**Exercise**
The answer must be a single number: how many lines in the records below contain the word "Tesla".

(Page images and extracted text)

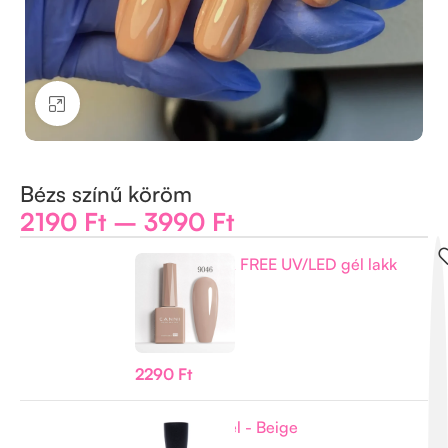
Kattintson a nagyításhoz
Bézs színű köröm
2190
Ft
–
3990
Ft
CANNI HEMA FREE UV/LED gél lakk
9ml No.9046
-
+
Készleten
2290
Ft
Fiber Base Gel - Beige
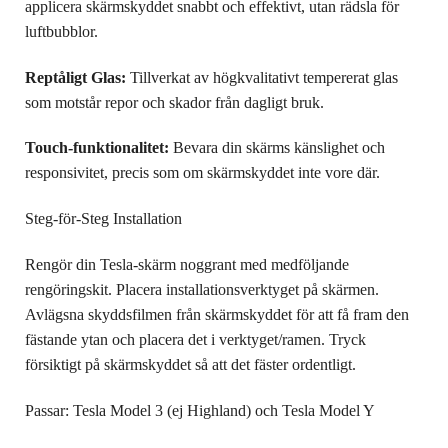
applicera skärmskyddet snabbt och effektivt, utan rädsla för
luftbubblor.
Reptåligt Glas:
Tillverkat av högkvalitativt tempererat glas
som motstår repor och skador från dagligt bruk.
Touch-funktionalitet:
Bevara din skärms känslighet och
responsivitet, precis som om skärmskyddet inte vore där.
Steg-för-Steg Installation
Rengör din Tesla-skärm noggrant med medföljande
rengöringskit. Placera installationsverktyget på skärmen.
Avlägsna skyddsfilmen från skärmskyddet för att få fram den
fästande ytan och placera det i verktyget/ramen. Tryck
försiktigt på skärmskyddet så att det fäster ordentligt.
Passar: Tesla Model 3 (ej Highland) och Tesla Model Y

**Output**
2